## WHAT YOU WILL DO:
1. In the Sefaira training page, what three inputs does setting up real-time analysis require?
2. Pick up the Sefaira training page after its final numbered step about choosing a baseline and climate zone, and write what comes next.

## SUPPLIED PASSAGE:
#####

Goals

  1. Understand how Performance-Based Design works
  2. Learn how you can understand and influence the performance of your building
  3. Sign off for our biweekly Training Webinar.

Performance-based design is an iterative, three step process in which you continually assess how your building is performing, what is driving that performance, and what you can do to influence it.

Download a sample model to walk through the core training exercise:

1a. How is my building performing?
The Sefaira Dashboard

The Performance Dashboard is designed to give a quick snapshot of energy and daylight performance as the design evolves.

energy-use-intensity
Energy Use Intensity or EUI is a building’s annual energy use per unit area. It is typically measured in thousands of BTU per square foot per year (kBTU/ft2/yr or kWh/m2/yr). EUI is useful for compar- ing performance of buildings across sizes, types, and locations. It can help you design buildings with low energy use, and, as a likely result, lower operating costs. The color of the dial also shows whether the building is meeting 2030 Challenge targets (when it is green) or not (when it is red).

The Energy Segments dial further breaks down the EUI into four major categories of Heating (red), Cooling (blue), Lighting (yellow) and Appliances (purple). This example shows a building in which the majority of the energy use is from heating the building.

daylighting
The Daylighting dial shows the percentage of floor area that is “well lit” (Spatial Daylight Autonomy, shown in blue), “glare” (Annual Sunlight Exposure, shown in yellow), and “underlight” (shown in grey) in line with LEEDv4 metrics.

1b. Setting use type, location and baseline. How did performance change?

Setting up real time analysis so that Sefaira provides meaningful feedback on the performance of your design only requires three inputs; a use type, location/climate zone and baseline.

TIP

You can see the assumptions Sefaira is making about these use types here.

core4
  1. Choose a building type of either Office, Residential, School, Healthcare or Laboratory.
  2. Enter a location, Sefaira supports locations all over the world.
  3. Choose baseline and climate zone (climate zones are only set for ASHRAE 90.1)

#####

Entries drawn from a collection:
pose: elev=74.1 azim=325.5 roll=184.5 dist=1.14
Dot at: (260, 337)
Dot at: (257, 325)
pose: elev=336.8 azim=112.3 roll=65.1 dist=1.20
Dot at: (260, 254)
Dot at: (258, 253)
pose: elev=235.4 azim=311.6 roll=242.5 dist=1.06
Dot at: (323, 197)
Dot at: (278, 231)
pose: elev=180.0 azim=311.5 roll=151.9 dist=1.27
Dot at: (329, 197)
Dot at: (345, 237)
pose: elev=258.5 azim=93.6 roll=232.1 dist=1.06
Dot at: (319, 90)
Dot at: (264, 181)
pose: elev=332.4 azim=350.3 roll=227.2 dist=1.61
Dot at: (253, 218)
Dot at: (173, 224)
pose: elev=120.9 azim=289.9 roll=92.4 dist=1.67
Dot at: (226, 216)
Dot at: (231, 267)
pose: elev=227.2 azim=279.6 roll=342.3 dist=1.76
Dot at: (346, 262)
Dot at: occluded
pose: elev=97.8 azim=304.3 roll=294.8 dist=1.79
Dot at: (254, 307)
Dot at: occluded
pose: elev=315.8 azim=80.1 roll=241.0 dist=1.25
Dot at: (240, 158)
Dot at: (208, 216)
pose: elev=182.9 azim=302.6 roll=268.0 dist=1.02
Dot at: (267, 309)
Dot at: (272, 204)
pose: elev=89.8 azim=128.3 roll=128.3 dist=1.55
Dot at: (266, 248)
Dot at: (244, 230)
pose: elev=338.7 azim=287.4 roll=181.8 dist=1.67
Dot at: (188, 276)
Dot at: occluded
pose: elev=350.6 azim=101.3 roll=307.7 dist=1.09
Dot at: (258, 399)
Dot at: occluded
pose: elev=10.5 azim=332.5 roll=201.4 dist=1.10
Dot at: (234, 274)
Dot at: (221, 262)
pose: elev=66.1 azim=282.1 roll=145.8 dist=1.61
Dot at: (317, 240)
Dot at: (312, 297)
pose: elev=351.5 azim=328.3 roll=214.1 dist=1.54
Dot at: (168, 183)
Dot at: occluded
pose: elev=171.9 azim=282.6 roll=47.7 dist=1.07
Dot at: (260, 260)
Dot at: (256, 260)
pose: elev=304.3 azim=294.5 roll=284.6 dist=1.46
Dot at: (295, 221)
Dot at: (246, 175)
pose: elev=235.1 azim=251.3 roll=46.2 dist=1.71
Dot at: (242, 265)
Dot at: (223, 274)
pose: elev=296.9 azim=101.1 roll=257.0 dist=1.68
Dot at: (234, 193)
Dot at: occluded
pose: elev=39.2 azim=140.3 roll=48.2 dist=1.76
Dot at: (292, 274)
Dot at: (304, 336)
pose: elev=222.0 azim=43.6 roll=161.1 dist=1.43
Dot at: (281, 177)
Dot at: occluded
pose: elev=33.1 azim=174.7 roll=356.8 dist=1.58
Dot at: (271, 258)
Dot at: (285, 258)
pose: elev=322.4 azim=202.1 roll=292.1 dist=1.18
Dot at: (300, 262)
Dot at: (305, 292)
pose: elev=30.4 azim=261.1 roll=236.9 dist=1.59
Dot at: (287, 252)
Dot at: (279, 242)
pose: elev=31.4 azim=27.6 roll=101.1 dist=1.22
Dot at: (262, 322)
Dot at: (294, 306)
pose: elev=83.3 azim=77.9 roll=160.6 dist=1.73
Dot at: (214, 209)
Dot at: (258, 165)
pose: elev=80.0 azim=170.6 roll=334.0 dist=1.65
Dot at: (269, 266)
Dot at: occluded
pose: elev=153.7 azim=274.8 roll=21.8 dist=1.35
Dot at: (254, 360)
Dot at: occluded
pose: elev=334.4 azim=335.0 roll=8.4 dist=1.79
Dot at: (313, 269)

#####

## ANSWERS TO EACH TASK:
1. A use type, a location/climate zone, and a baseline.

2.
core5
Setting a baseline
  1. Chose from either a Standard Baseline, including default ASHRAE 90.1 and Part L, or adjust the sliders to create your own custom baseline which can be recalled later on to quickly re-apply to other projects.
  2. Clicking on the slider will show the exact parameter value and units.
  3. Daylighting Based Controls account for the impact of good daylight on your buildings lighting energy use.
  4. Click to return to the Performance Dashboard.

core6
After setting those three inputs we can see that our school being built in San Francisco, with an ASHRAE 90.1 for 2010 energy base- line, is currently not meeting the 2030 challenge (the dial is still red). The building is cooling dominated and we would need to look at the Element Performance chart to better understand why. Lastly, this design needs some attention given to improving daylighting since there is mostly glare.

2. Element performance graph: digging deeper

The Element Performance graph shows which building elements are responsible for heating and cooling loads. Red flows indicate negative (bad) contribution towards either the heating (on the left) or cooling (on the right) loads. Green flows indicate positive contributions towards either heating or cooling loads.

TIP

Hovering the mouse over any of the elements will allow you to see the exact values of those loads, and clicking on the elements allows you to adjust the baseline proprieties which corresponded to the load.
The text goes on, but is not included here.